As is always true after missing a day of exercise for any reason, I spend the first five minutes allowing Fat Brain and Skinny Brain to duke it out about who is driving Body, and whether or not we're going to "turn this body around and take it right home!"...Skinny Brain, as always, wins, even though Fat Brain had Faceskin and Fingers on his side, and Shrinking Torso was undecided. Then I start opening my mind to various and sundry thoughts to see what would come, and this is what I ended up with tonight:

  • I'm so glad I have all my extremities still with me to be able to feel anything, including cold. No matter how I might feel about war as a philosophy or in general, God bless you, co-citizens of this country, who have ended up losing any part of your body in the line of militaristic duty to which you felt called or honor-bound to perform you believed to be in the pursuit of freedom for your countrymen and countrywomen.

  • Pushing myself to complete the daily efforts to reach my goals is part of it... it never stops and I can never quit, unless I want to stop trying to reach goals.

  • After the first five or ten minutes, it's a moot point anyway--- I'm going to finish at that point.

  • Even if you're half-frozen, always take time to stop for a surprise fireworks exhibition...you never know if it will be the last one you ever see.

  • I've never seen fireworks dropped by planes flying in tandem before! The Red Baron Squadron's aerobatic performance was an amazing sight, especially the sparkly contrails...but watching them caused a tension within which detracts a bit from my unabashed enjoyment, because they fly too close to each other and I'm afraid of some tragic occurrence...
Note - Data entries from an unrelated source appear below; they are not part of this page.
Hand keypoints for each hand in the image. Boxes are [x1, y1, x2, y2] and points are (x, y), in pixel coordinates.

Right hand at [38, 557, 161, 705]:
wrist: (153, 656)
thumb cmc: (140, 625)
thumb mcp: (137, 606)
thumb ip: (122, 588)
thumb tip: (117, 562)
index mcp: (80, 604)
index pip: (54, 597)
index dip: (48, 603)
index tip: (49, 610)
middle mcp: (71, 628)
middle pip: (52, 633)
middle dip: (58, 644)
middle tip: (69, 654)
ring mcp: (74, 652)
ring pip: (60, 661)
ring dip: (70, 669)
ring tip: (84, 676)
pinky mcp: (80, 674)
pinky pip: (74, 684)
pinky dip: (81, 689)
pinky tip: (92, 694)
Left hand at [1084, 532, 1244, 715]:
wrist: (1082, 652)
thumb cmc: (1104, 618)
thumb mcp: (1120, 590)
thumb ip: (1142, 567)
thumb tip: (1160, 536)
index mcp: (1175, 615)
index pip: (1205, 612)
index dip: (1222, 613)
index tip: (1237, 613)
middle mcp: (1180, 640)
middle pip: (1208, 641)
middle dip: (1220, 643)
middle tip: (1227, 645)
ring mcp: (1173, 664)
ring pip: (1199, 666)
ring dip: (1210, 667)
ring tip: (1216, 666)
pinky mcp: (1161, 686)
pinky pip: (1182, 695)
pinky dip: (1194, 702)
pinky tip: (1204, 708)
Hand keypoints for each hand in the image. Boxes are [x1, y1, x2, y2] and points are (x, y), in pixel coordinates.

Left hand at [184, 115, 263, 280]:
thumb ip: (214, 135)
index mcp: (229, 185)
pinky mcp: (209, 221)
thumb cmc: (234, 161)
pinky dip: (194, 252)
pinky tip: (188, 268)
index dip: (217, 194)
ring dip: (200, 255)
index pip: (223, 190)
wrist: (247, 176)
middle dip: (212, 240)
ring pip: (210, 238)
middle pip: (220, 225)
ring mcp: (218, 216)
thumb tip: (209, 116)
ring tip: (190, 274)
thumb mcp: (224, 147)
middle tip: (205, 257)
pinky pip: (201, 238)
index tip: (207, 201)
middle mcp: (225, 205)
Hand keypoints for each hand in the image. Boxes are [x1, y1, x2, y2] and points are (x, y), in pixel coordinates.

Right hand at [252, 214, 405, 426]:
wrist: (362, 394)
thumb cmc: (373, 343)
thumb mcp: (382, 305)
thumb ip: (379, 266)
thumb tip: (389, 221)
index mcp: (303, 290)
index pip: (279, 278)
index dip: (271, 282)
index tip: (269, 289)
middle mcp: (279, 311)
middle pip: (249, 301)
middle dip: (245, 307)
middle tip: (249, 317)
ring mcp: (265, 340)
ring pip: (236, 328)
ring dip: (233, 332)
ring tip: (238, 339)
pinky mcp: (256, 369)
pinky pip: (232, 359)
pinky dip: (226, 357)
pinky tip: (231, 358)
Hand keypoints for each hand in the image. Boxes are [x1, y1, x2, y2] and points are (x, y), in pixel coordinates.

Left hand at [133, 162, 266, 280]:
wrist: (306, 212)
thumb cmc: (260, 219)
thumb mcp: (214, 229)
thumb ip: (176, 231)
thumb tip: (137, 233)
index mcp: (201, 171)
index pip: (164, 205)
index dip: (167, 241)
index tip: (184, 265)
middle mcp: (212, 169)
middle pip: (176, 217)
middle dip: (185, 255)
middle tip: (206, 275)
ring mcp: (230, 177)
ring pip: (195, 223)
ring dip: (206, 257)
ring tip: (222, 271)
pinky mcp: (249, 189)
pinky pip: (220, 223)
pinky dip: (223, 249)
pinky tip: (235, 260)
  • Are there fireworks in Heaven continuously? That's probably thinking too small...from what I've been told....I love fireworks.
  • Why does watching fireworks make you want to drink alcoholic beverages and light up a cigar and swing your hips around in hulahoop fashion and cry WooHOOO! Or is that just me?

  • Why are most of the shooting sparkles the colors of Christmas? Does magenta and hot pink and chartreuse cost more? Are our city coffers a bit constrained--like my own--- in the fireworks-display budget right now?
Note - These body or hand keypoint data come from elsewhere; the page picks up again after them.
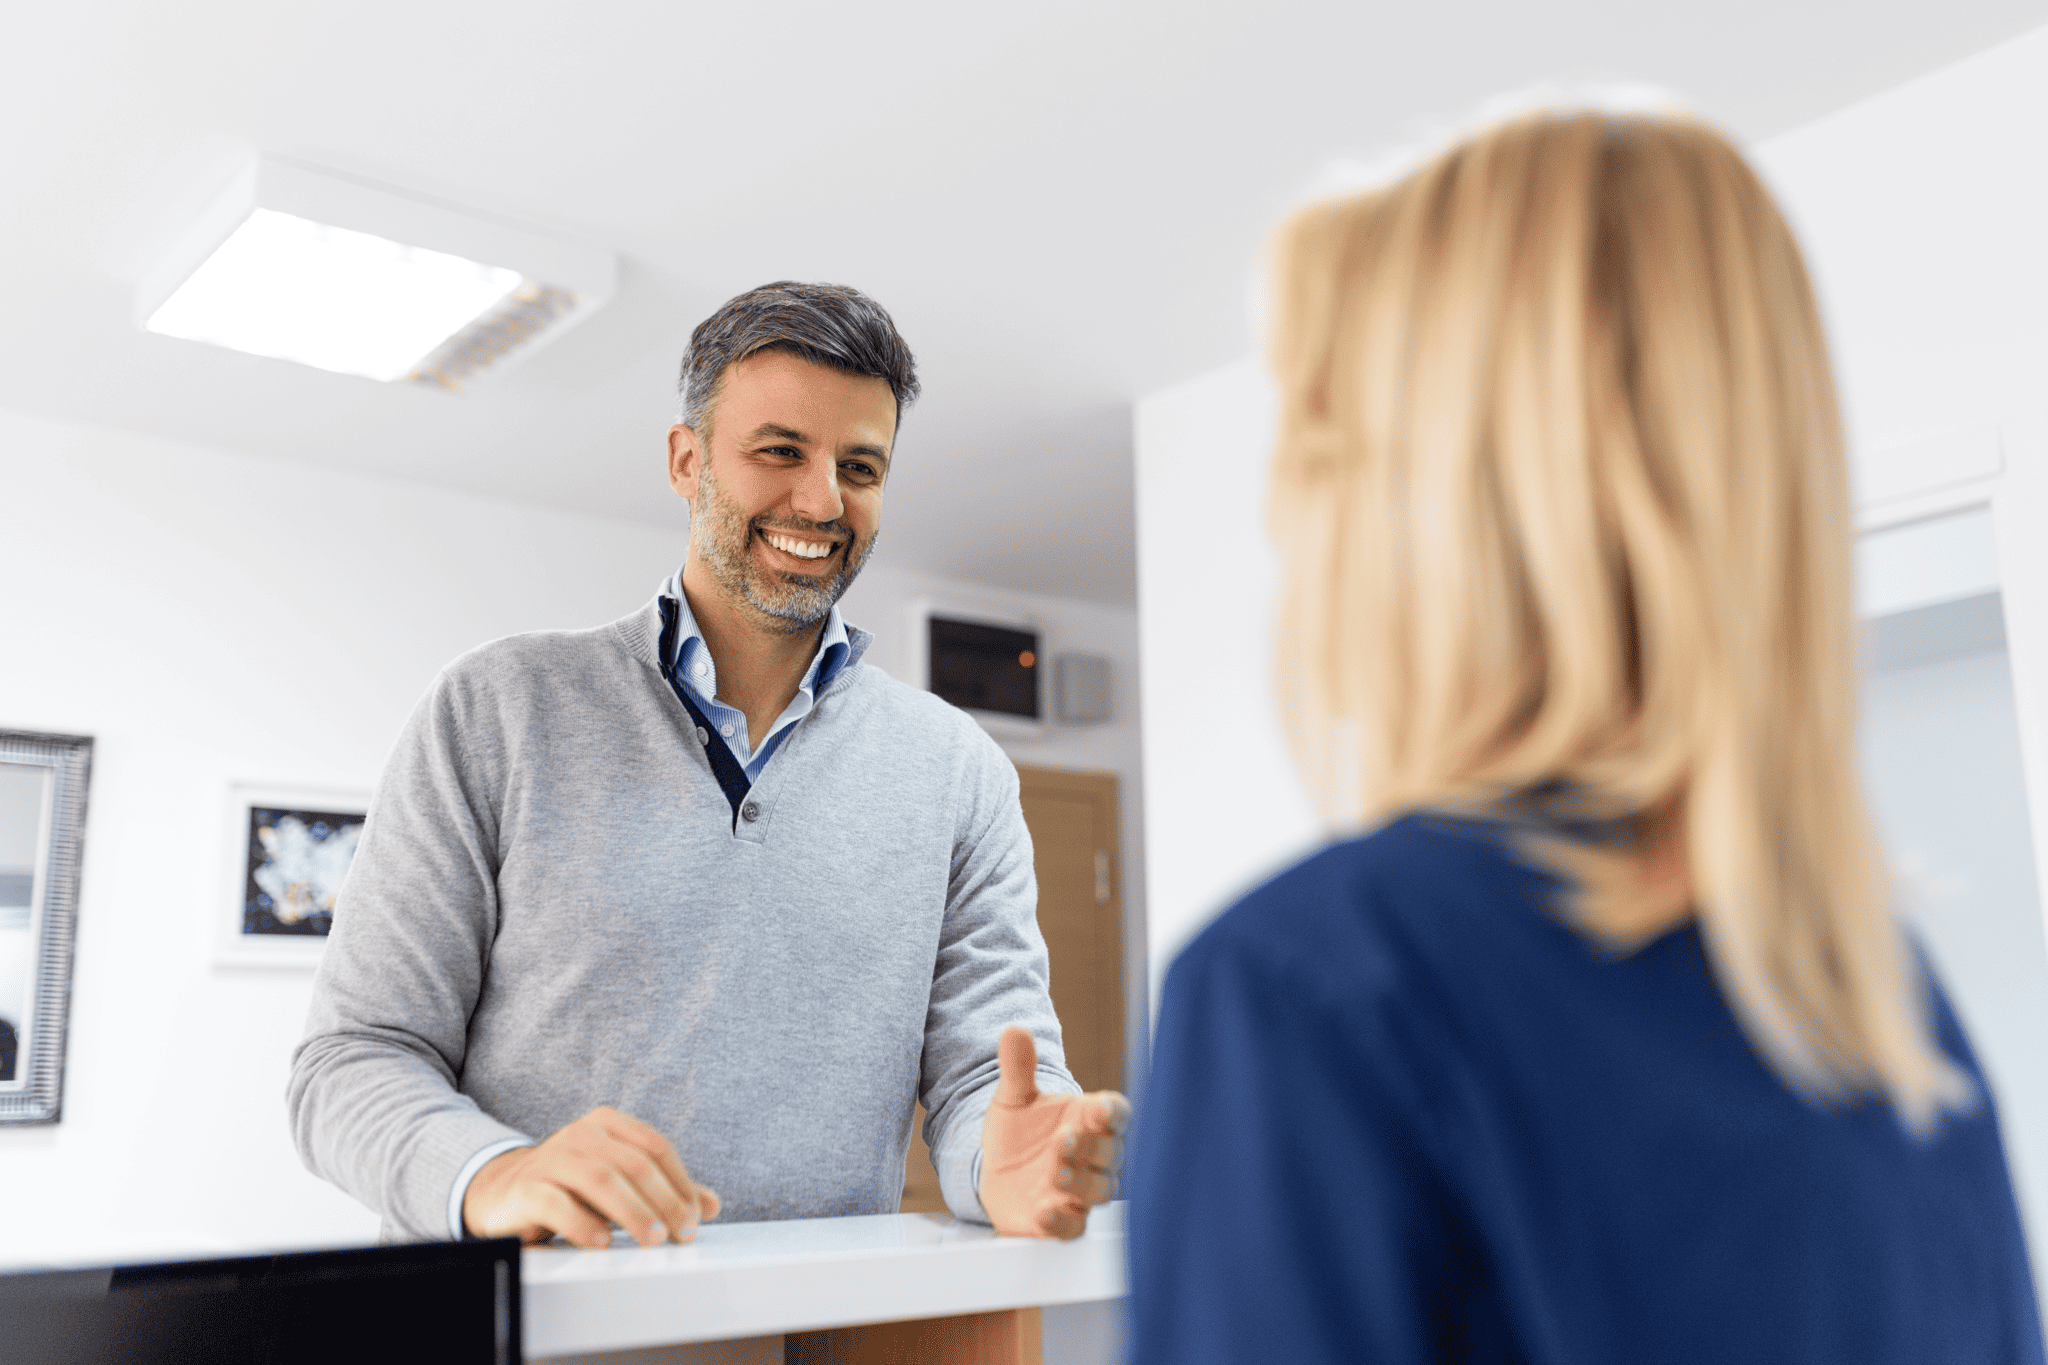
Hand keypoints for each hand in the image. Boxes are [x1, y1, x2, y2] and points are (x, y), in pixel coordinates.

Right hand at [463, 1105, 720, 1248]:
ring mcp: (551, 1158)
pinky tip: (603, 1242)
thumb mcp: (620, 1184)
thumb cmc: (572, 1187)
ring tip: (652, 1240)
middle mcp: (580, 1135)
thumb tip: (711, 1204)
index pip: (656, 1148)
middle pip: (633, 1165)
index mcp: (607, 1125)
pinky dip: (584, 1224)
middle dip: (664, 1202)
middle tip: (681, 1235)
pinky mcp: (526, 1188)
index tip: (696, 1217)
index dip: (680, 1183)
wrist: (503, 1192)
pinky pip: (558, 1203)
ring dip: (633, 1213)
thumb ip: (663, 1191)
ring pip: (600, 1180)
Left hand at [978, 1025, 1130, 1238]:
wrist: (996, 1170)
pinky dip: (1062, 1221)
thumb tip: (1014, 1030)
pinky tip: (1045, 1210)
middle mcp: (1093, 1157)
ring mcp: (1080, 1191)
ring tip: (1056, 1171)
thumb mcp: (1014, 1097)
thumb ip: (1018, 1068)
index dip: (1112, 1113)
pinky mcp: (1062, 1221)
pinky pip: (1073, 1228)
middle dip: (1089, 1148)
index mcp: (1090, 1120)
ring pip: (1098, 1191)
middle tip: (1063, 1139)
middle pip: (1110, 1154)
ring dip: (1080, 1181)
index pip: (1115, 1114)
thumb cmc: (1019, 1130)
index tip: (1101, 1109)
  • It is marginally more fun to watch fireworks displays--- especially when I'm experiencing physical discomfort--- with someone than without...but it's alright alone, too. Alone in a crowd.

  • It's tremendously cold for the Floridian species...47 degrees windchill back at the house, probably colder down here at the bay.

  • My tailbone hurts, perched on one of the concrete seats curving bayside at intervals along the seawall, and my hands form cloth-clad stumps inside the ends of each sleeve and are plunged inside the pouch at the front of my red and black hoodie. But if I leave now, I won't get to see the big finale...they always have a big finale... it is a battle of will to stick it out, especially as others begin to give up and move off towards the assured warmth of their respective rides or homes.

  • I want to see the big finale.
The evening walk ends up being a metaphor of my weightloss experience-- I tend to turn everything into a metaphor of my weightloss experience--- but it really was: if I can endure the momentary discomfort, I'll get to experience the pleasure of the Big Finale! And after I started to walk on to my car, after the big, wonderful, unusually explosive ending, a minute or so elapsed, and they had one more encore! Which I related in my mind to maintenance... more reward for continued effort.

Sitting in queue at the railroad tracks, it occurred to me the day ended up being a feast for the senses...face-deadening, finger-stiffening cold, startlingly awesome pyrotechnic display, delicious new fruit to taste, the sound of fireworks exploding, both shooting up and being dropped from planes into the night skies, the loud blare of the locomotive I had to wait for on the way home, the heater air slowly warming my toes, while the cold air above kept my nose and cheeks numb... of all the days there've ever been, this certainly has been one!

So, I'm thinking, I can't wait to see what kind of days this journey will bring me in the months ahead, and I want to stay...until the end, and beyond!